_Assignment_
Answer these questions about the Python script below:
(a) How does the script sort the CSV report?
(b) What is the default value of min_messages in fetch_valid_conversation_ids?
(c) What does fetch_conversation_start_date return when no start date is found?

_Text segment_
[Start of section]

In [40]:
#!/usr/bin/env python
"""
generate_messages_report_by_row_csv.py

This script connects to the database, fetches all messages for conversations
that have at least 2 messages, and generates a CSV report where each message
occupies a separate row. The columns match exactly:

  - Conversation_Start_Date
  - Conversation_ID
  - Message_ID
  - Message_Timestamp
  - Role
  - Content

The CSV is sorted so that the newest conversation (by start date) is on top.

All text fields are enclosed in double quotes.
"""

import csv
import pandas as pd
from sqlalchemy import select, func
from components.db import Session, messages, conversations  # adjust import if necessary

def fetch_valid_conversation_ids(min_messages=2):
    """
    Fetch a list of conversation IDs from the messages table that have at least min_messages.

    Args:
        min_messages (int): The minimum number of messages a conversation must have.

    Returns:
        list: A list of conversation IDs (integers).
    """
    session = Session()
    try:
        stmt = (
            select(
                messages.c.conversation_id,
                func.count(messages.c.message_id).label("message_count")
            )
            .group_by(messages.c.conversation_id)
            .having(func.count(messages.c.message_id) >= min_messages)
        )
        result = session.execute(stmt)
        conversation_ids = [row._mapping["conversation_id"] for row in result]
        return conversation_ids
    except Exception as e:
        print(f"Error fetching conversation IDs: {e}")
        return []
    finally:
        session.close()

def fetch_conversation_start_date(conversation_id):
    """
    Fetch the conversation's start date from the conversations table.

    Args:
        conversation_id (int): The conversation ID.

    Returns:
        The start_time value (datetime) or None if not found.
    """
    session = Session()

[End of section]

_Data extracts_

[Start of section]

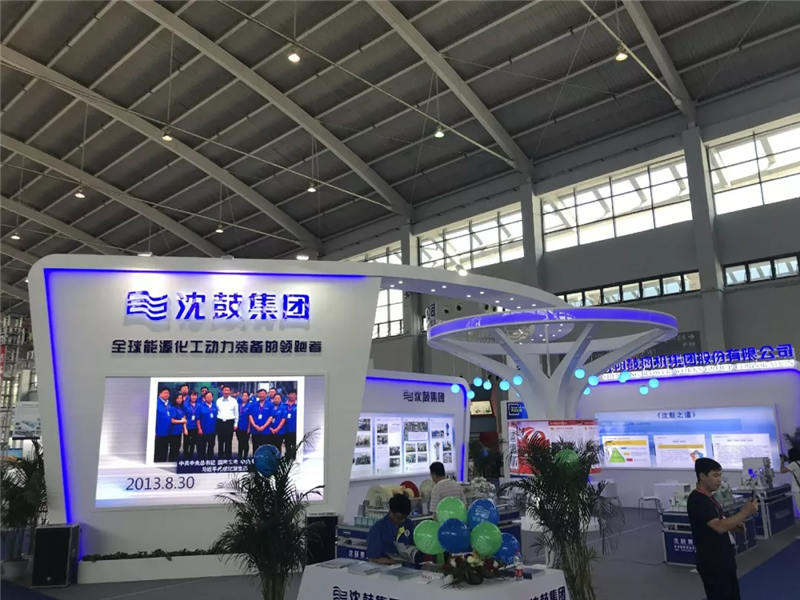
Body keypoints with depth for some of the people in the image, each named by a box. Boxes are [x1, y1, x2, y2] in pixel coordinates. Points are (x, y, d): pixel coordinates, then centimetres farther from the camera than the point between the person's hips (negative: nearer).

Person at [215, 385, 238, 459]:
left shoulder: (233, 401, 2)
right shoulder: (218, 400, 6)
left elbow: (236, 413, 7)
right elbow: (216, 412, 11)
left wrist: (236, 424, 5)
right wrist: (215, 422, 7)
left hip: (230, 422, -2)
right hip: (220, 422, 2)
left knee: (229, 442, 1)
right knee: (220, 441, 7)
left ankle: (228, 457, 6)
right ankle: (220, 457, 15)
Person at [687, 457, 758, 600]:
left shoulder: (709, 498, 11)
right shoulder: (696, 500, -21)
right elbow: (719, 527, -29)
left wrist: (734, 525, 1)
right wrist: (745, 512, -27)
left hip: (724, 559, 10)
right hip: (712, 563, -10)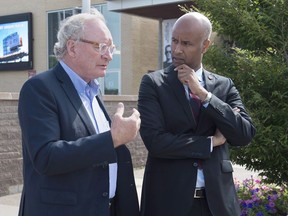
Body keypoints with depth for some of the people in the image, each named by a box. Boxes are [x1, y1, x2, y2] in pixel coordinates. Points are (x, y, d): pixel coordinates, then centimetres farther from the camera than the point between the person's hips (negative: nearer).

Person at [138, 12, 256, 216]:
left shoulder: (224, 85, 4)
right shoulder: (153, 83, -4)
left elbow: (245, 135, -7)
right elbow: (154, 141, -14)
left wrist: (203, 94, -14)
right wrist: (211, 142, -8)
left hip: (217, 199, 2)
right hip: (168, 199, -2)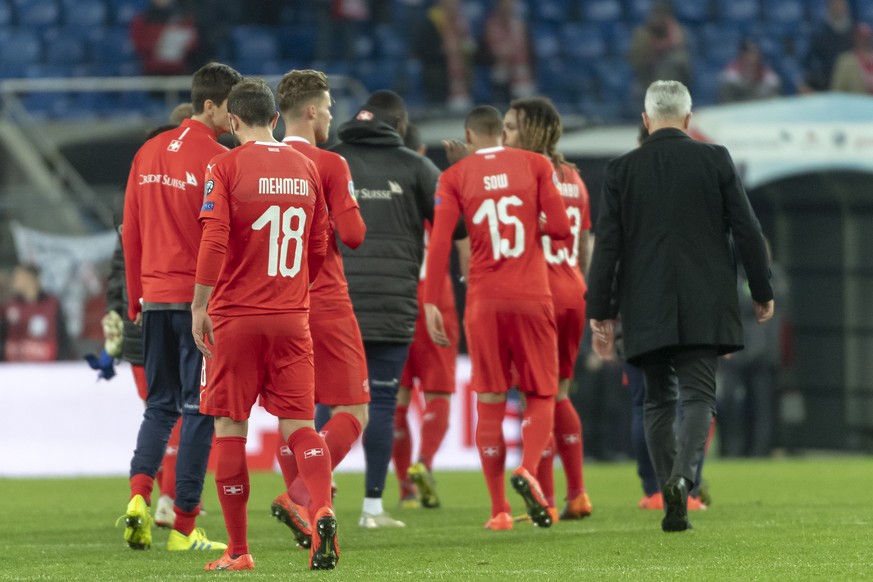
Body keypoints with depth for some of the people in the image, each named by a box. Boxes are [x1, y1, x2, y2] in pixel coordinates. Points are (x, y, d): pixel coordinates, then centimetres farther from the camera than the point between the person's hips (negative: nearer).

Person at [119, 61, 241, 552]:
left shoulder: (148, 154, 10)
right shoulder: (219, 160, -11)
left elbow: (131, 233, 13)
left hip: (155, 296, 6)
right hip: (201, 300, -6)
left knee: (160, 405, 15)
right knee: (200, 409, 1)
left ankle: (140, 490, -8)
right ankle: (185, 526, 2)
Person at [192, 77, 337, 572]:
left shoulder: (226, 166, -6)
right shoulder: (305, 168, 9)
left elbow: (214, 243, -14)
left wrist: (199, 308, -7)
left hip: (236, 316, -3)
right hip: (292, 317, 3)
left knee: (230, 428, 5)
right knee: (300, 424, 3)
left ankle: (238, 550, 6)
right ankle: (322, 512, -24)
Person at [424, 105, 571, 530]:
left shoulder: (455, 177, 3)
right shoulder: (535, 165, 3)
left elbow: (439, 242, -5)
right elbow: (561, 228, -4)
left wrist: (431, 303, -4)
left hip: (484, 301, 1)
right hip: (532, 296, 0)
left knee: (490, 402, 6)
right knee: (542, 395, 8)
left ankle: (499, 509, 3)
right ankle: (528, 470, -21)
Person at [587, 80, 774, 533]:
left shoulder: (622, 170, 1)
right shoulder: (715, 161, 0)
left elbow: (606, 245, 1)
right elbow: (746, 230, 1)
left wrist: (600, 312, 5)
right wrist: (762, 292, 12)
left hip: (646, 309, 1)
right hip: (704, 307, -1)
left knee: (659, 401, 10)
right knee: (698, 394, -2)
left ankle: (672, 505, 5)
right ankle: (682, 477, -27)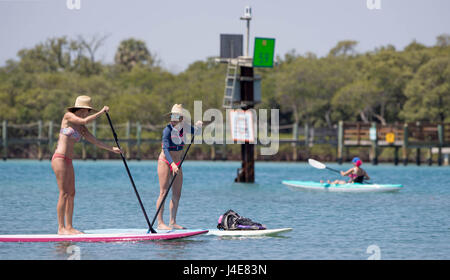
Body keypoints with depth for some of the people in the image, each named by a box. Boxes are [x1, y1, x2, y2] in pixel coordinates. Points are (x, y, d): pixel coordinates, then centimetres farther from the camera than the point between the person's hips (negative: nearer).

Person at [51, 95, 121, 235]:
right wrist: (101, 112, -11)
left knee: (71, 194, 9)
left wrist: (111, 149, 12)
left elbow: (94, 141, 18)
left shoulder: (81, 128, 17)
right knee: (64, 193, -9)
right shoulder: (68, 116, -5)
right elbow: (85, 121, -20)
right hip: (59, 159, -9)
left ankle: (69, 226, 13)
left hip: (68, 161, 9)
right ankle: (61, 228, -8)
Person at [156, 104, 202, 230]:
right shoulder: (168, 129, -18)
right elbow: (165, 149, -28)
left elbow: (195, 132, 18)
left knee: (177, 194, 6)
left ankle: (173, 222, 12)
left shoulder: (183, 126, 0)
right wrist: (172, 164, -41)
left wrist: (198, 126, -6)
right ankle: (160, 223, -10)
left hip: (177, 163, 7)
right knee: (164, 192, -10)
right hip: (165, 162, -7)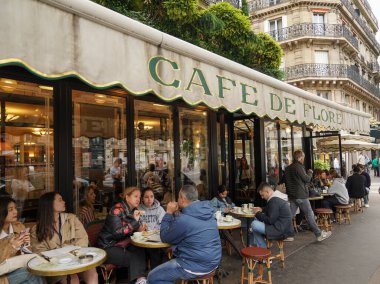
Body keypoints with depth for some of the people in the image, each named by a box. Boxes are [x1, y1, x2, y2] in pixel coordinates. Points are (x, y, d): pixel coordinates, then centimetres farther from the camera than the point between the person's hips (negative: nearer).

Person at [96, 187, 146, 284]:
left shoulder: (134, 211, 4)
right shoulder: (117, 210, -17)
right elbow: (117, 232, -25)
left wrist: (139, 229, -7)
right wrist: (134, 221, -25)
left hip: (124, 245, 6)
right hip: (109, 247, -6)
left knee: (140, 251, -22)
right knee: (133, 258, -24)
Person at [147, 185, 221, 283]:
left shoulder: (183, 220, -24)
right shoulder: (207, 211, 2)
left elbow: (165, 238, -6)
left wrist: (169, 213, -1)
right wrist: (177, 213, 7)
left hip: (196, 265, -9)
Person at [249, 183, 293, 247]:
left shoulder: (274, 201, -21)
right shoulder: (276, 198, 10)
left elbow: (270, 221, -22)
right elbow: (269, 214, 19)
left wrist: (258, 213, -10)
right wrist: (261, 211, 5)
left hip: (282, 231, -10)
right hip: (282, 227, 10)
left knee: (254, 225, -13)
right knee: (256, 220, 15)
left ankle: (263, 248, 4)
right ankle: (257, 245, 17)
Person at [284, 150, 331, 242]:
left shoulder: (287, 168, 10)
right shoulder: (299, 167, -14)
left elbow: (285, 181, 16)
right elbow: (307, 179, -10)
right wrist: (310, 173, 7)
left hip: (291, 195, 7)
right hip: (300, 195, -7)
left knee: (291, 215, 9)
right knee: (309, 215, 2)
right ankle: (319, 234, 10)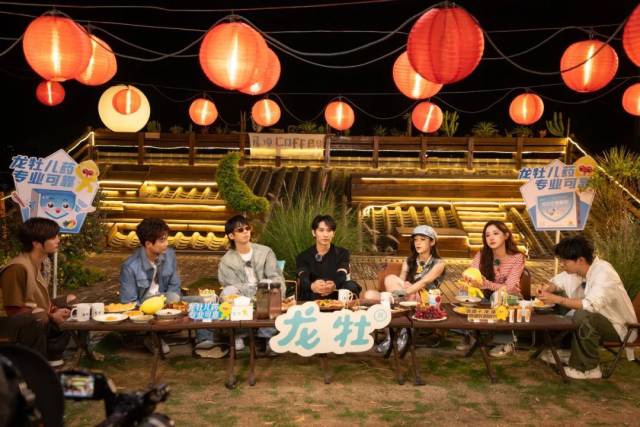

[End of section]

_Solution for this task_
(a) The newest conversation, by start date, is on top.
(b) 2
(c) None